Dataset records –

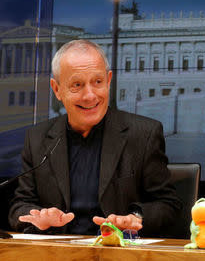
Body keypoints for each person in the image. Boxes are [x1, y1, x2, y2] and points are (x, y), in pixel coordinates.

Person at [9, 40, 181, 236]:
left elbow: (168, 205)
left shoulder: (143, 134)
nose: (90, 95)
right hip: (59, 253)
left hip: (119, 254)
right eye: (77, 85)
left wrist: (136, 217)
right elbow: (19, 206)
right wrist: (40, 216)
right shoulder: (37, 138)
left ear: (108, 80)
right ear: (57, 89)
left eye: (98, 82)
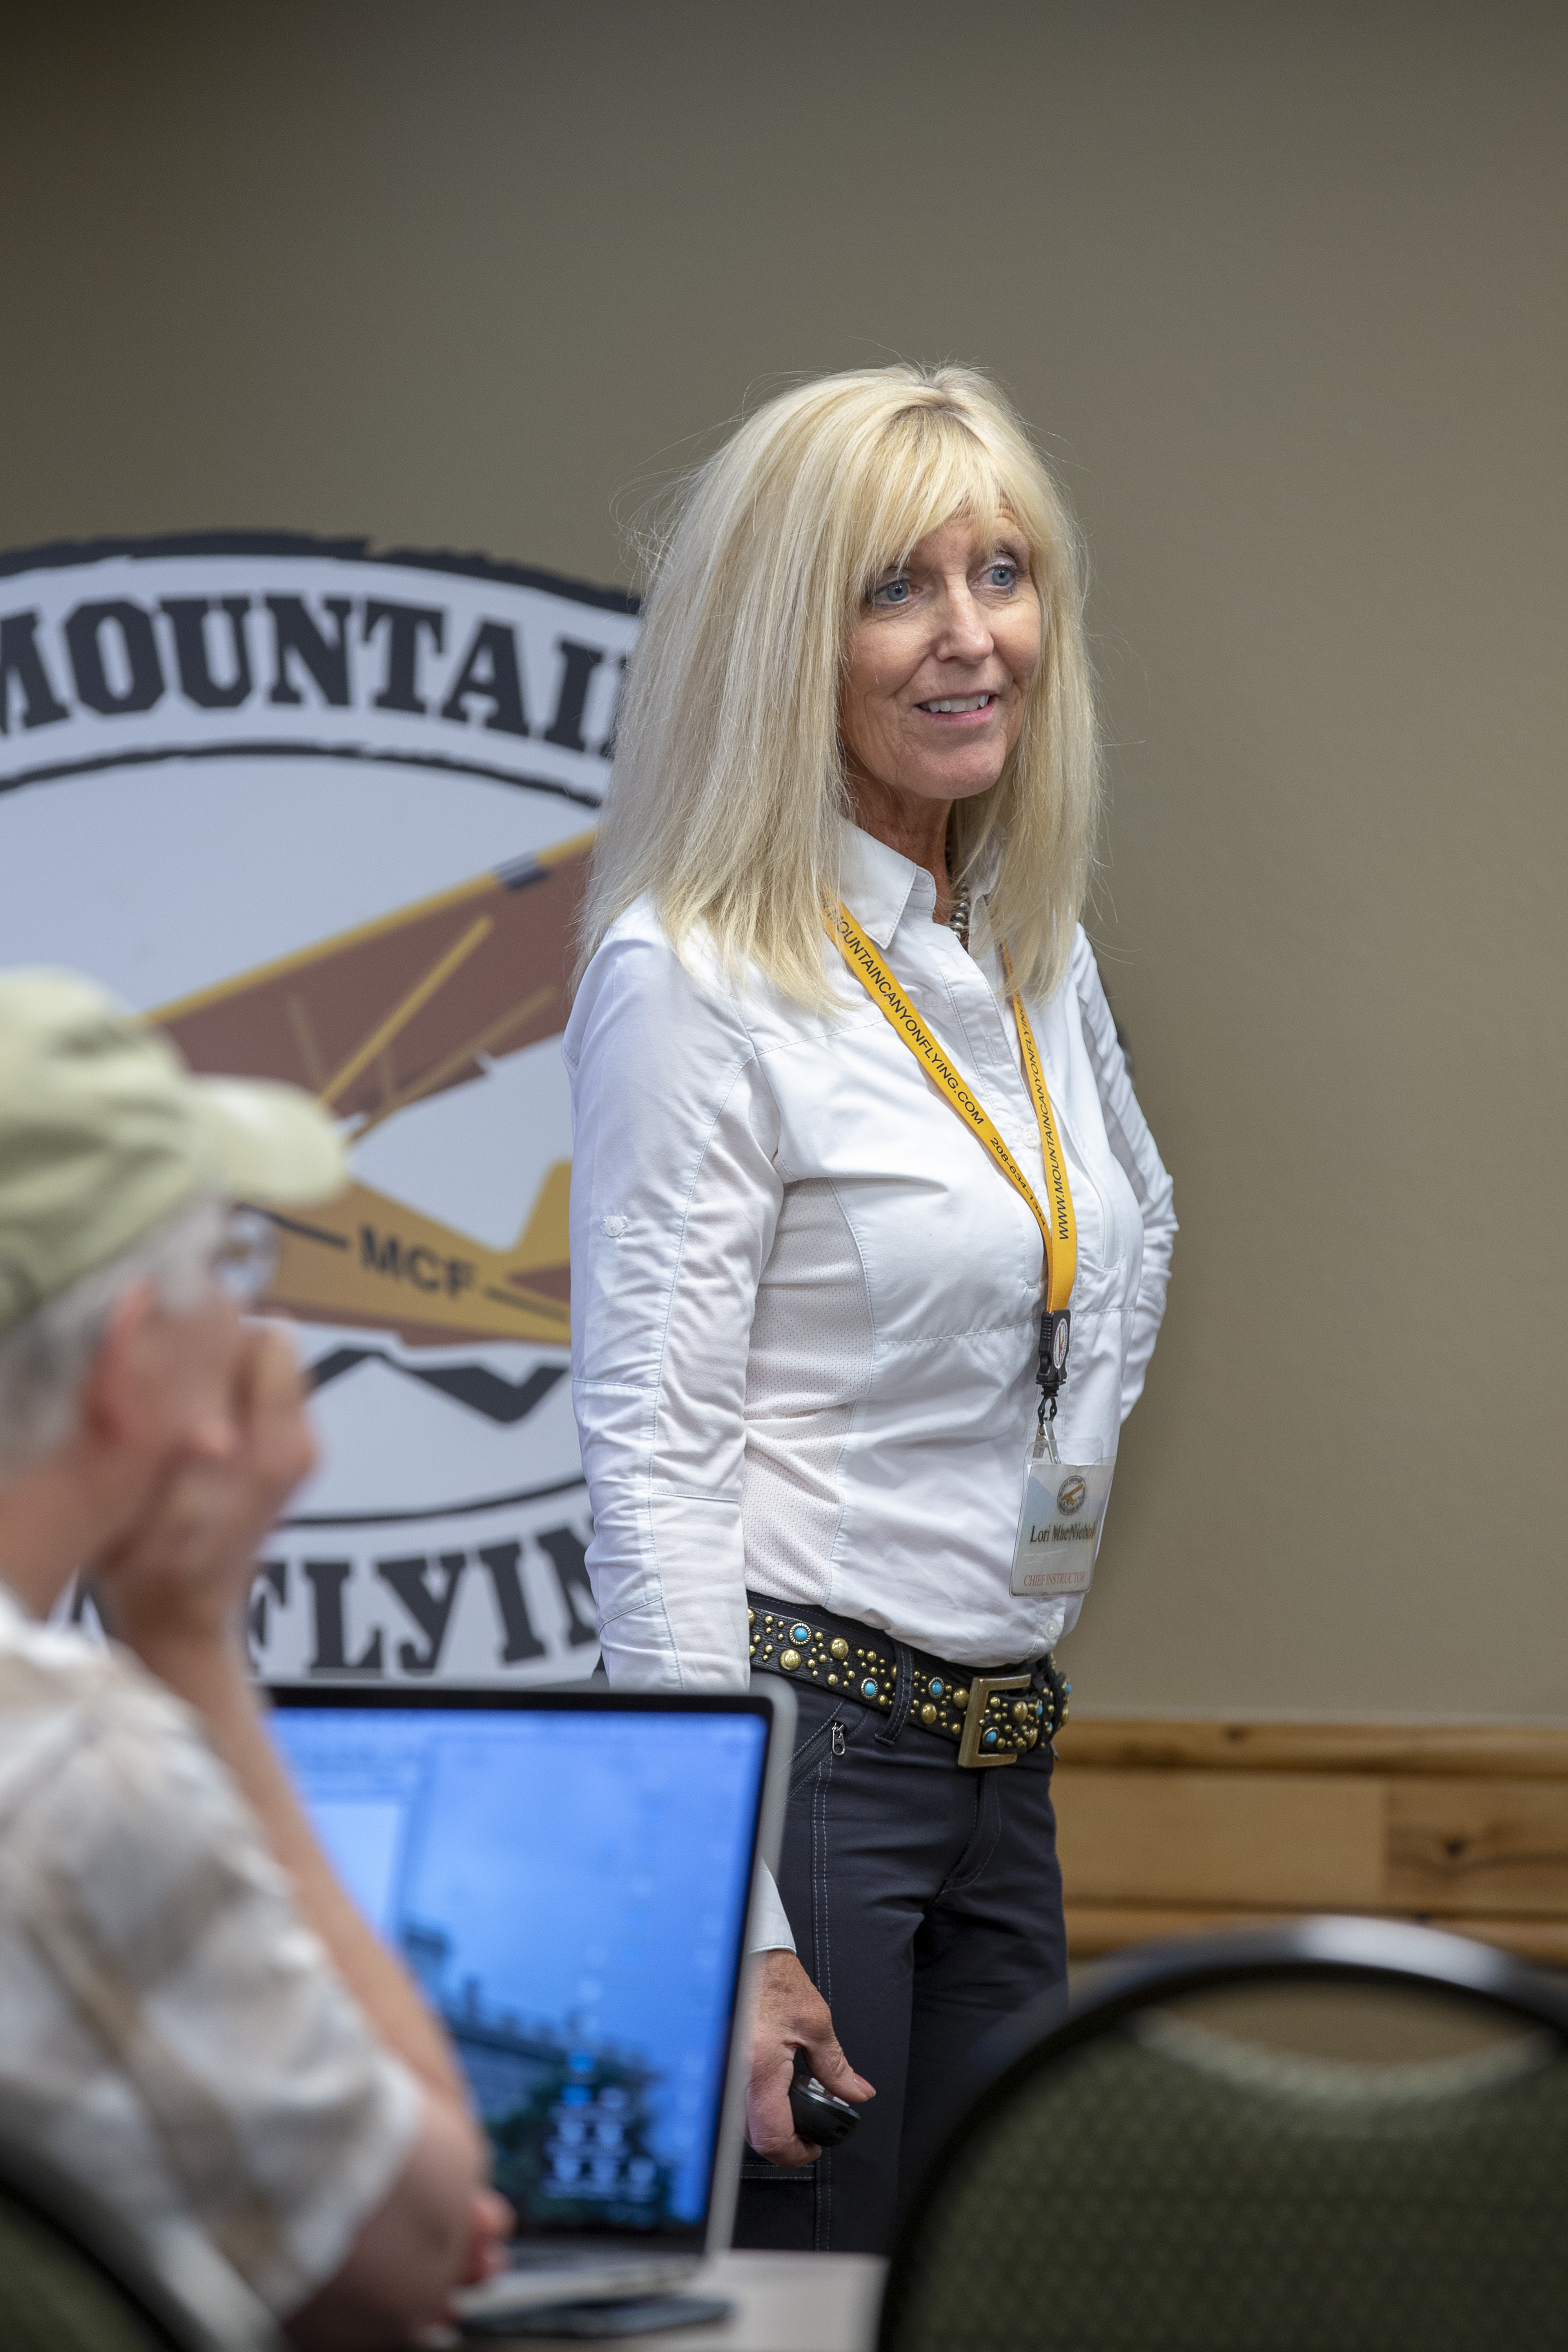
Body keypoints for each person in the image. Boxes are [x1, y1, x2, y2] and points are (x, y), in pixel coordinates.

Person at [565, 364, 1177, 2254]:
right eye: (895, 587)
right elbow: (653, 1463)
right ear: (780, 642)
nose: (971, 634)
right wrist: (728, 1921)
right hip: (808, 1767)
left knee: (998, 2290)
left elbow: (1115, 1251)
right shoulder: (691, 979)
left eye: (1003, 571)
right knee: (823, 2307)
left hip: (1003, 1753)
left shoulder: (1025, 944)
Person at [0, 970, 512, 2343]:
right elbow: (415, 2243)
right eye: (227, 1265)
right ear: (127, 1362)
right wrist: (188, 1644)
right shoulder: (71, 1770)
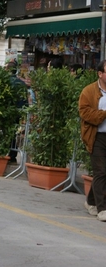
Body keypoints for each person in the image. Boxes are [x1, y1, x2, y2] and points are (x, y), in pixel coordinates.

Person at [78, 59, 106, 222]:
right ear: (100, 74)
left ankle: (90, 201)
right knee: (100, 171)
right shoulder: (89, 92)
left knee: (103, 173)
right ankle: (103, 209)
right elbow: (85, 113)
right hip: (97, 137)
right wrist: (104, 113)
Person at [5, 60, 29, 164]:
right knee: (14, 132)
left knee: (7, 132)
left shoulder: (6, 81)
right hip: (18, 112)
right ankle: (12, 155)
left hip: (7, 110)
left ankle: (6, 152)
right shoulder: (22, 83)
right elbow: (25, 100)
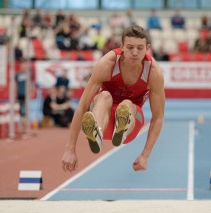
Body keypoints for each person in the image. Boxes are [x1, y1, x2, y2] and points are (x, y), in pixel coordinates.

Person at [62, 25, 165, 173]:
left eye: (139, 48)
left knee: (127, 104)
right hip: (103, 116)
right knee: (104, 96)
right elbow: (82, 105)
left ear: (147, 48)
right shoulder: (108, 63)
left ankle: (121, 127)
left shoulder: (154, 72)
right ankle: (96, 131)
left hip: (132, 124)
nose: (135, 53)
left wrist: (145, 156)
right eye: (130, 47)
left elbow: (158, 117)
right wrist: (70, 149)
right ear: (122, 46)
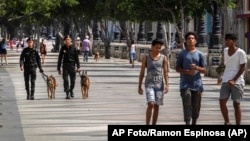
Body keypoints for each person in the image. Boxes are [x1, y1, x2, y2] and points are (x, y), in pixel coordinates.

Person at [175, 31, 207, 125]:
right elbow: (177, 68)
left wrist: (196, 68)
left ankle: (194, 122)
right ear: (186, 41)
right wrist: (187, 71)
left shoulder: (200, 54)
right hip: (185, 84)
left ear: (195, 41)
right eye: (188, 39)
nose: (190, 40)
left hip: (197, 84)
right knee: (187, 103)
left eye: (192, 38)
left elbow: (204, 70)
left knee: (196, 106)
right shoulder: (182, 54)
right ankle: (187, 122)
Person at [138, 39, 169, 125]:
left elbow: (166, 72)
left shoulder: (163, 58)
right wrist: (139, 86)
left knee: (156, 105)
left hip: (159, 84)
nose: (158, 50)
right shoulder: (146, 58)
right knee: (151, 103)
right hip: (149, 84)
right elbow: (142, 72)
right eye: (156, 48)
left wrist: (167, 85)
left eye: (159, 48)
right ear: (152, 47)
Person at [219, 33, 247, 125]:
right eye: (226, 40)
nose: (227, 42)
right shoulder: (225, 50)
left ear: (234, 41)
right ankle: (227, 122)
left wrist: (234, 80)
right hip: (226, 79)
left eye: (229, 40)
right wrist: (221, 76)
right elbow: (224, 64)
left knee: (236, 104)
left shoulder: (241, 53)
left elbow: (242, 68)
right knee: (222, 101)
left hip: (237, 81)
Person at [57, 35, 80, 99]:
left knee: (73, 80)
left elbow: (76, 58)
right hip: (65, 66)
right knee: (65, 80)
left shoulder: (73, 48)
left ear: (70, 40)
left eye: (68, 39)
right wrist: (58, 68)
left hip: (72, 66)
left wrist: (78, 67)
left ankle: (71, 90)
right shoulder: (63, 48)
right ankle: (67, 93)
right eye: (66, 39)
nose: (67, 41)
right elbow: (60, 59)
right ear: (64, 41)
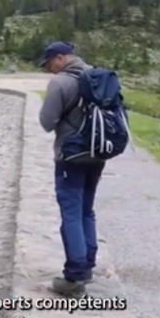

Assigned task – All of the entries above need to be transcribed exactly, except for the pictures.

Answer space –
Body keypoints for each person in the image. Boxes are [x1, y1, x2, y2] and points are (x, y), in pixel coordinates.

Person at [9, 40, 181, 236]:
left elbow: (168, 205)
left shoulder: (143, 134)
nose: (90, 95)
right hip: (59, 253)
left hip: (119, 254)
right eye: (77, 85)
left wrist: (136, 217)
right elbow: (19, 206)
right wrist: (40, 216)
right shoulder: (37, 138)
left ear: (108, 80)
right ear: (57, 89)
left eye: (98, 82)
Body keypoints for each person in the image. Boxes are [x1, y1, x2, y2] and points are (x, y), in pixel coordinates.

Person at [565, 364, 1177, 2254]:
right eye: (895, 587)
right elbow: (653, 1463)
right ear: (780, 642)
nose: (971, 634)
right wrist: (728, 1921)
right hip: (808, 1767)
left knee: (998, 2290)
left elbow: (1115, 1251)
right shoulder: (691, 979)
left eye: (1003, 571)
right knee: (823, 2307)
left hip: (1003, 1753)
left shoulder: (1025, 944)
Person at [0, 970, 512, 2343]:
right elbow: (415, 2243)
right eye: (227, 1265)
right ear: (127, 1362)
right wrist: (188, 1644)
right shoulder: (71, 1770)
Body keypoints for each person in the image. Boxes are [x1, y1, x2, y2] and points are (x, y), in pixel coordinates.

Person at [78, 59, 106, 222]:
right ear: (100, 74)
left ankle: (90, 201)
right knee: (100, 171)
right shoulder: (89, 92)
left knee: (103, 173)
right ankle: (103, 209)
right elbow: (85, 113)
right hip: (97, 137)
right wrist: (104, 113)
Person at [5, 60, 29, 164]:
right knee: (14, 132)
left knee: (7, 132)
left shoulder: (6, 81)
right hip: (18, 112)
right ankle: (12, 155)
left hip: (7, 110)
left ankle: (6, 152)
right shoulder: (22, 83)
right elbow: (25, 100)
Body keypoints for each person in the image. Boxes are [x1, y1, x2, y2] and points are (x, y), in pixel coordinates.

Person at [62, 25, 165, 173]:
left eye: (139, 48)
left knee: (127, 104)
right hip: (103, 116)
right knee: (104, 96)
right elbow: (82, 105)
left ear: (147, 48)
right shoulder: (108, 63)
left ankle: (121, 127)
left shoulder: (154, 72)
right ankle: (96, 131)
left hip: (132, 124)
nose: (135, 53)
left wrist: (145, 156)
right eye: (130, 47)
left elbow: (158, 117)
right wrist: (70, 149)
right ear: (122, 46)
Body keypoints for each person in the image. Boxes are [x1, y1, x2, y2] and points are (x, y), in pixel coordinates.

Person at [175, 31, 207, 125]:
right elbow: (177, 68)
left wrist: (196, 68)
left ankle: (194, 122)
right ear: (186, 41)
right wrist: (187, 71)
left shoulder: (200, 54)
right hip: (185, 84)
left ear: (195, 41)
right eye: (188, 39)
nose: (190, 40)
left hip: (197, 84)
right knee: (187, 103)
left eye: (192, 38)
left elbow: (204, 70)
left knee: (196, 106)
right shoulder: (182, 54)
right ankle: (187, 122)
Person at [138, 39, 169, 125]:
left elbow: (166, 72)
left shoulder: (163, 58)
right wrist: (139, 86)
left knee: (156, 105)
left hip: (159, 84)
nose: (158, 50)
right shoulder: (146, 58)
right knee: (151, 103)
right hip: (149, 84)
right elbow: (142, 72)
right eye: (156, 48)
left wrist: (167, 85)
left eye: (159, 48)
right ear: (152, 47)
Person at [219, 33, 247, 125]:
right eye: (226, 40)
nose: (227, 42)
right shoulder: (225, 50)
left ear: (234, 41)
right ankle: (227, 122)
left wrist: (234, 80)
right hip: (226, 79)
left eye: (229, 40)
right wrist: (221, 76)
right elbow: (224, 64)
left knee: (236, 104)
left shoulder: (241, 53)
left elbow: (242, 68)
right knee: (222, 101)
left hip: (237, 81)
Person at [57, 35, 80, 99]:
left knee: (73, 80)
left elbow: (76, 58)
right hip: (65, 66)
right knee: (65, 80)
left shoulder: (73, 48)
left ear: (70, 40)
left eye: (68, 39)
right wrist: (58, 68)
left hip: (72, 66)
left wrist: (78, 67)
left ankle: (71, 90)
right shoulder: (63, 48)
right ankle: (67, 93)
right eye: (66, 39)
nose: (67, 41)
right elbow: (60, 59)
right ear: (64, 41)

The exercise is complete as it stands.